Granted, patience isn't necessarily a virtue – or even a good idea – when it comes to TV, a medium where bad, more often than not, turns to worse. But there are exceptions, and this sitcom from the current master of the form, Chuck Lorre (Two and a Half Men, Mike and Molly, The Big Bang Theory), could be one of them.
A sweetly empathetic Anna Faris makes her TV starring debut here as a newly sober single mother of two clashing with her own newly (or sort of) sober mother, played by the always welcome Allison Janney. Despite their combined appeal, tonight's premiere takes a bit too long to get moving, as writers struggle to get us on board with two characters who might, in other hands, come across as hideously irresponsible. But eventually it does, and they do. And that's what matters.
Certainly, if your idea of the ideal TV mom is Carol Brady, you've come to the wrong place. Christy (Faris) is a waitress who can blame alcohol for a host of bad decisions, from her affair with her married boss (Nate Corddry) to the youthful indiscretions that left her with two children from two different losers. And she's still a model citizen compared to her own mother, Bonnie (Janney), a former coke user and meth cooker with a penchant for younger men.
A not-exactly repentant Bonnie wants back in Christy's life. Christy resists, until she realizes their estrangement is affecting her own children: A sweet younger son (Blake Garrett Rosenthal) and a 16-year-old daughter (Sadie Calvano) who is well on her way to repeating her mother's mistakes.

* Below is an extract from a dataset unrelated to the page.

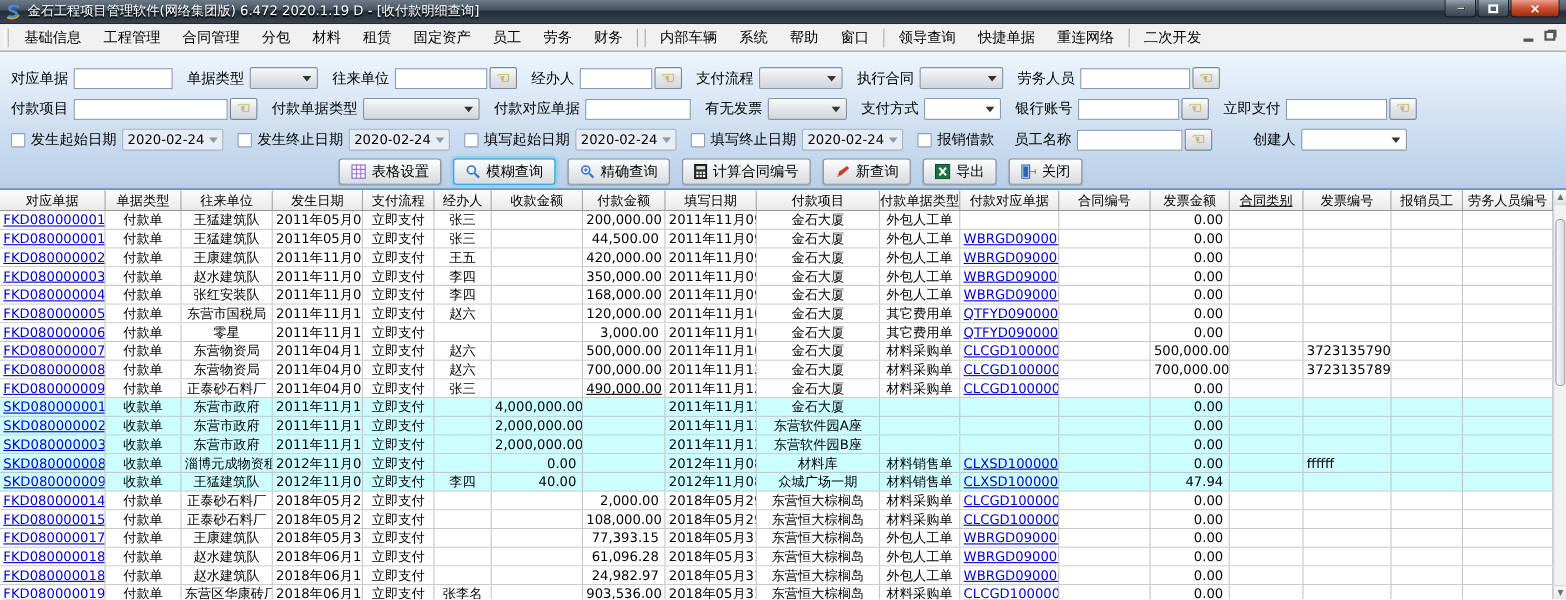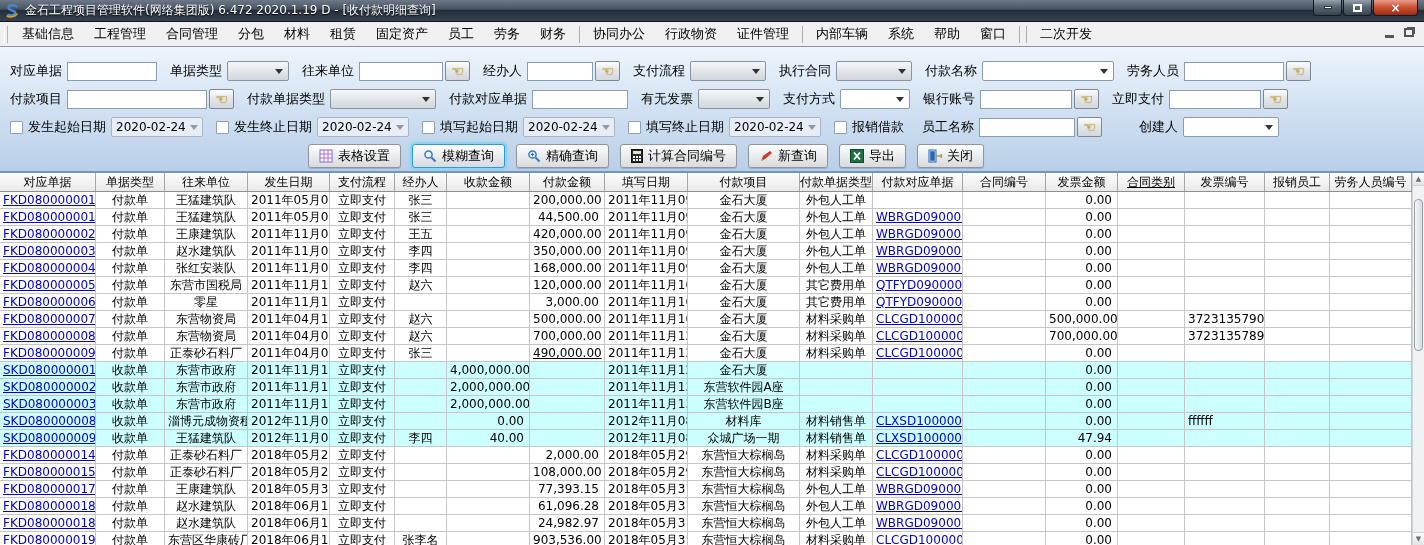"协同办公" div { html: <div> <span>协同办公</span> <span>行政物资</span> <span>证件管理</span> </div> -> none }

There's a reality to the emotions on display and the relationships at stake that work in the show's favor, along with a tendency to push past edgy to crude that doesn't. We could probably live without jokes about the daughter's sheets, nor do we need to hear Christy call her mother a prostitute, even if the joke is meant to be ironic.
Still, at its core, Mom has a solid group of characters and a very strong cast (including French Stewart as the restaurant's dictatorial chef) who, by the end of the episode, display the kind of chemistry sitcoms need. And, of course, there's Lorre, who has an almost unmatched ability to fix his shows as they go along, tweaking what works and dumping what doesn't. As witness the transformation of Big Bang from good pilot to great series.
If he can do the same for Mom, the wait will be worth it.